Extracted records
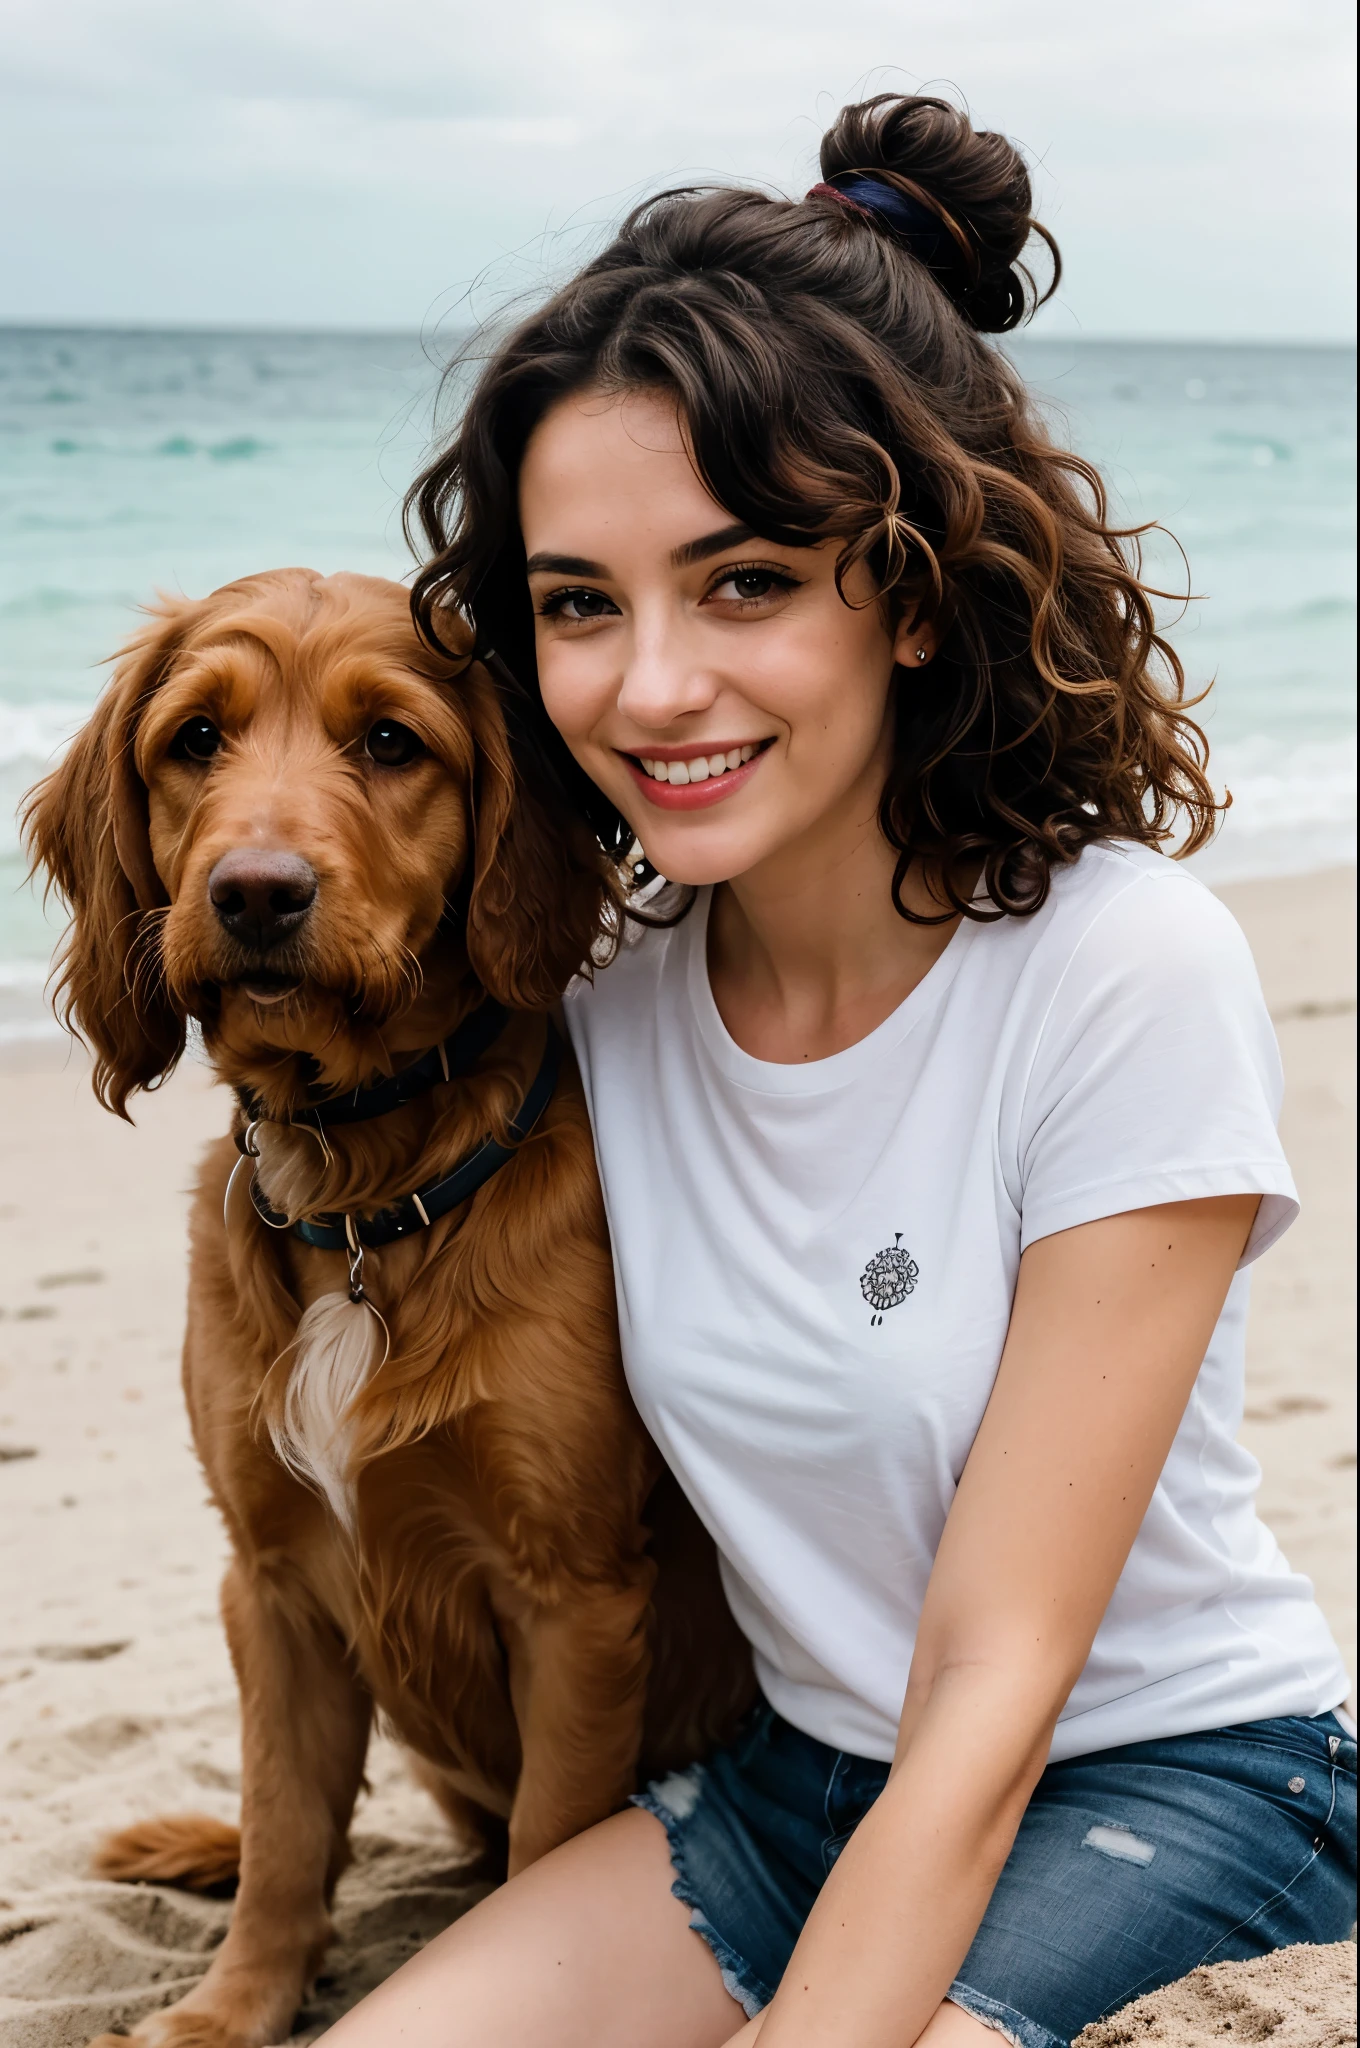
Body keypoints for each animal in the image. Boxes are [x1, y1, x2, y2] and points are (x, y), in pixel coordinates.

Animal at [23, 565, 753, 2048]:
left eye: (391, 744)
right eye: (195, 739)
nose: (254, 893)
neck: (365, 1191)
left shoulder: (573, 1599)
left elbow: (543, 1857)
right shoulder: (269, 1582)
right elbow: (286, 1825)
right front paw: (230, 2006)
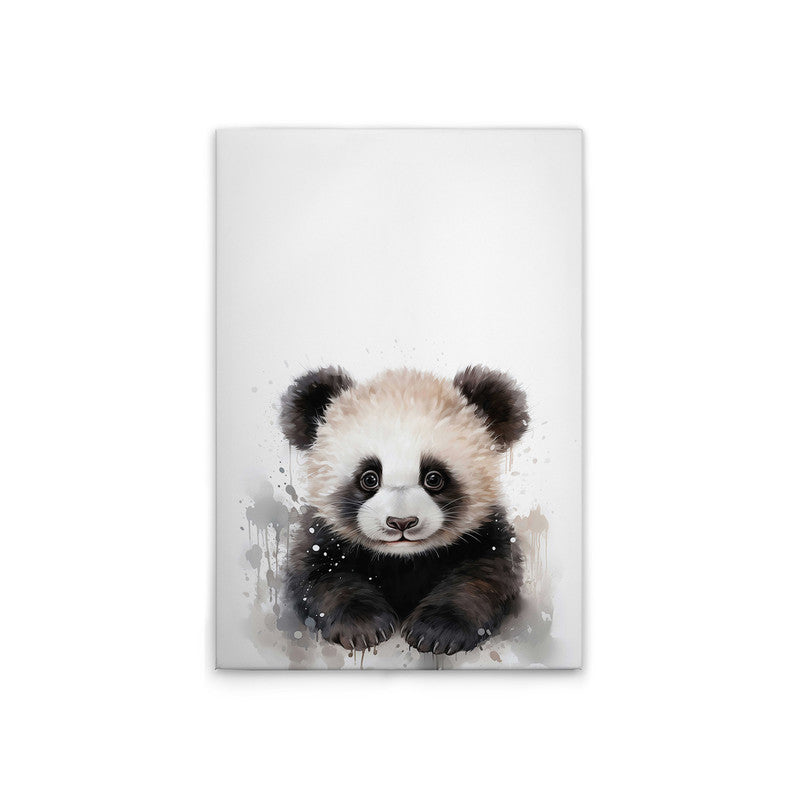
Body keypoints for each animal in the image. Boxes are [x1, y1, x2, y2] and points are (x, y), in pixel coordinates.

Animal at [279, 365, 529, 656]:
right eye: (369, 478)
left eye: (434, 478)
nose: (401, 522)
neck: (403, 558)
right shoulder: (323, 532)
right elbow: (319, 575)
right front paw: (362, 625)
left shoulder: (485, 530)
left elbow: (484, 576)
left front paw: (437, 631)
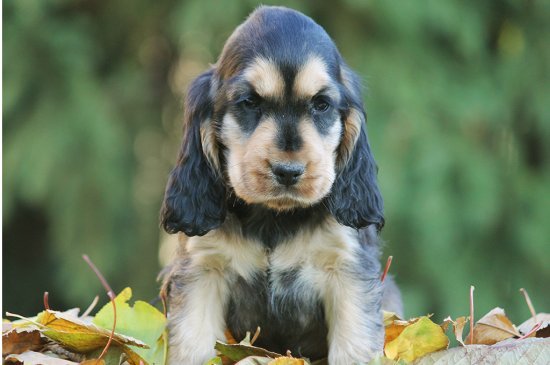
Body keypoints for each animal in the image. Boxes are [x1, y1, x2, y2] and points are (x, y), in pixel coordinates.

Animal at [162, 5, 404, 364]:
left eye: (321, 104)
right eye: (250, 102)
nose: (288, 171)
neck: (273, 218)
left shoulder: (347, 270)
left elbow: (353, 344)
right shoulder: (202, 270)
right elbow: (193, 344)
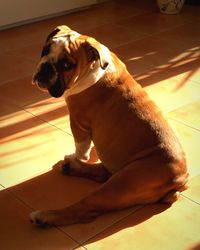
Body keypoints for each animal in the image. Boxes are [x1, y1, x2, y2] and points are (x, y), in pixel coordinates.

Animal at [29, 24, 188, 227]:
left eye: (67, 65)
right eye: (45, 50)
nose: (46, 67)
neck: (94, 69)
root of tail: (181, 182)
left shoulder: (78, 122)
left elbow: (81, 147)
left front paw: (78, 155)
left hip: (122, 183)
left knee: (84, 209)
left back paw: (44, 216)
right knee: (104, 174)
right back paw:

**Your task**
Above are some records. Output exactly the lines from the one that contains "right eye: (369, 478)" to the one that contains "left shoulder: (78, 122)", keeping both, and omit the pictures.

**Solution to this task**
right eye: (369, 478)
left eye: (434, 478)
nose: (401, 522)
neck: (403, 558)
right shoulder: (323, 532)
right elbow: (319, 575)
right front paw: (362, 625)
left shoulder: (485, 530)
left elbow: (484, 576)
left front paw: (437, 631)
Body keypoints for each animal in the image. Boxes are [x1, y1, x2, y2] and points are (x, y), in pixel coordinates.

Animal at [162, 5, 404, 364]:
left eye: (321, 104)
right eye: (250, 102)
nose: (288, 171)
neck: (273, 218)
left shoulder: (347, 270)
left elbow: (353, 344)
right shoulder: (202, 270)
right elbow: (193, 344)
Body keypoints for each animal in the image. Boxes are [x1, y1, x2, y2] and points are (x, y), in pixel coordinates.

Animal at [29, 24, 188, 227]:
left eye: (67, 65)
right eye: (45, 50)
nose: (46, 67)
neck: (94, 69)
root of tail: (181, 182)
left shoulder: (78, 122)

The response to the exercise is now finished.